Several factors contributed to the severity of the penalties, among them were:

  • The Panel concluded that “Respondents Ignored Regulatory Warnings.” FINRA’s 2010 examination report concluded that Fox’s supervisory system was deficient regarding ensuring that outside business activities were not private securities transactions. The firm took no action; instead it sought to justify its approach. In 2011, the SEC notified Fox of “deficiencies and weaknesses” including failing to supervise and record private securities transactions on its books and records. The SEC directed Fox to take corrective action and inform the staff of such action. Fox made no changes; instead it disagreed with the staff’s interpretations. Finally, in 2012, FINRA sent an examination report to Fox noting its failure to comply with the rules relating to private securities transaction. Again, the firm disputed the findings and chose to take no corrective action.
  • The Panel concluded that “Respondents Failed to Take Responsibility for Their Misconduct.” The Panel took issue with the Respondents’ refusal to accept liability and their attempts to “minimize their responsibility by attempting to shift blame for their non-compliance to FINRA and the SEC.” Respondents argued that the disciplinary action was unfair because they had disputed the regulators’ interpretations, and were comforted by the regulators’ lack of follow up. The Panel rejected this, explaining “associated persons cannot rely on a regulator’s silence to justify their non-compliance,” and finding that “their attempt to shift blame demonstrates that they fail to appreciate the seriousness of their misconduct and serves to aggravate their misconduct.”

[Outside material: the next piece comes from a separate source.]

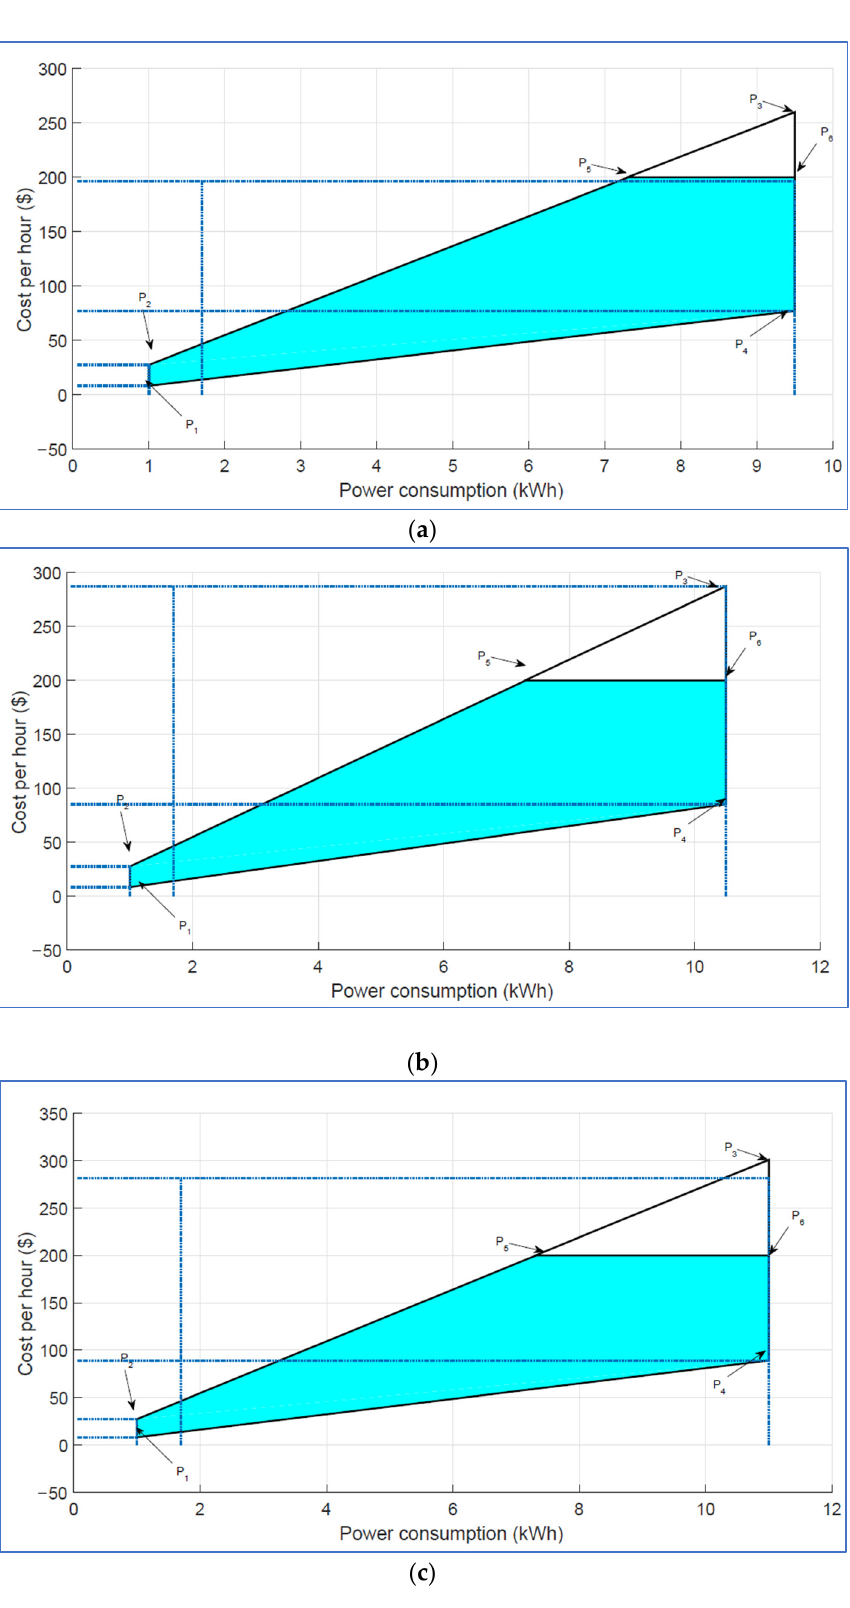
Figure 8. ( a ) Feasible region for 10 homes. ( b ) Feasible region for 30 homes. ( c ) Feasible region for 50 homes.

  • Finally, the Panel noted that “Rooney and Fox Have Disciplinary Histories.” Rooney admitted that his regulatory record was “disgraceful” and explained “I wouldn’t hire me.” The Panel concluded that their histories coupled with their failure to meet their obligations “demonstrate[d] their complete disregard for the regulatory process.”

While the facts and circumstances that led to the Fox decision were egregious, the decision provides insight into the current regulatory, enforcement and disciplinary environment where regulators seemingly “hold all the cards.” Indeed, during the General Session at Day 2 of SIFMA’s Compliance and Legal Society’s 2015 conference, FINRA’s Director of Enforcement touted that FINRA was virtually undefeated in matters brought before FINRA disciplinary hearing panels in 2014. In this environment, if a firm and its principals are able to demonstrate that that they have been proactive, responsive, diligent and mindful in their efforts to supervise their agents, it may place them in a more positive light during the course of regulatory examinations and if faced with a disciplinary or enforcement proceeding.